The problem with the MSD is that in itself the 6A or 6AL only increases the spark IIRC, not create a timing curve. You'll have to get an add-on to go with the MSD, which adds to the final cost. If you get both boxes, then you need to get a digi dizzy. 

Just looked it up, you'd need to add an MSD 8980 to the 6A or 6AL to create a timing curve. The rumor that the 6 series boxes 'creates' a timing curve if you reverse some wires, is just that, a rumor. 

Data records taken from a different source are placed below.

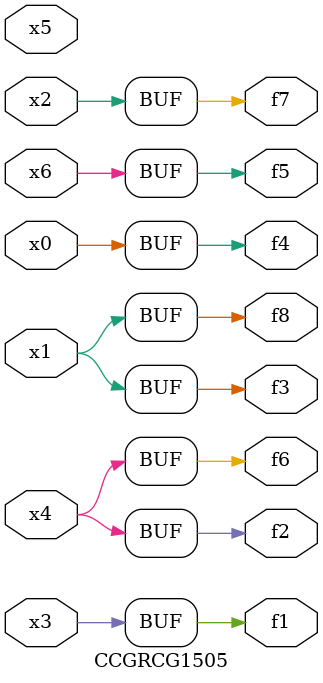
<source format=v>
module CCGRCG1505(
	input x0, x1, x2, x3, x4, x5, x6,
	output f1, f2, f3, f4, f5, f6, f7, f8
);
	assign f1 = x3;
	assign f2 = x4;
	assign f3 = x1;
	assign f4 = x0;
	assign f5 = x6;
	assign f6 = x4;
	assign f7 = x2;
	assign f8 = x1;
endmodule

</source>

_Modified by B4S at 4:14 PM 12-3-2007_


_Modified by B4S at 4:18 PM 12-3-2007_


----------



## ens (Dec 14, 2006)

*Re: Quik Quest. -Dellorto 40 DHLA & Vacuum Advance (B4S)*

thanks alot for sharing your experiance/knowledge
you def. saved me alot of time
thanks http://****************.com/smile/emthup.gif


----------



## B4S (Apr 16, 2003)

*Re: Quik Quest. -Dellorto 40 DHLA & Vacuum Advance (ens)*

No prob man, just relaying what I've learned since snagging some DHLA 40s for my own car recently







. 
I found this site: http://www.alfabb.com, and there is a lot of useful info there about Dellorto carbs in their Carburetor forum. It's an alfa romeo site http://****************.com/smile/emthup.gif.


----------



## Kaddy (Sep 29, 2002)

*Re: Quik Quest. -Dellorto 40 DHLA & Vacuum Advance (B4S)*

I went through this same ordeal a few years back with my DCOE setup.
Vacuum advance distributors need ported vacuum (as someone here mentioned), which means zero vacuum at idle, tapering to full signal at part throttle, and then tapering back to zero vacuum at moderate/full throttle. Some of the old SK carbs were tapped with ported vacuum ports, but I dont know of any other sidedrafts that were.
It's not recomended to use a manifold vacuum source, because then you'll get full vac advance at idle, which tapers off as soon as you crack the throttle - not what you want. So if you dont have a ported vacuum source you're best of relying on just the centrifugal advance on the distributor, like your current setup.
The best solution for the money, in my opinion, is the Electromotive HPX or HPV ignition units. They usually pop up used for fairly cheap and allow you to adjust your timing curve quickly and easily. The Electomotive ignition unit will certainly be more reliable then anything with the MSD name on the box too


----------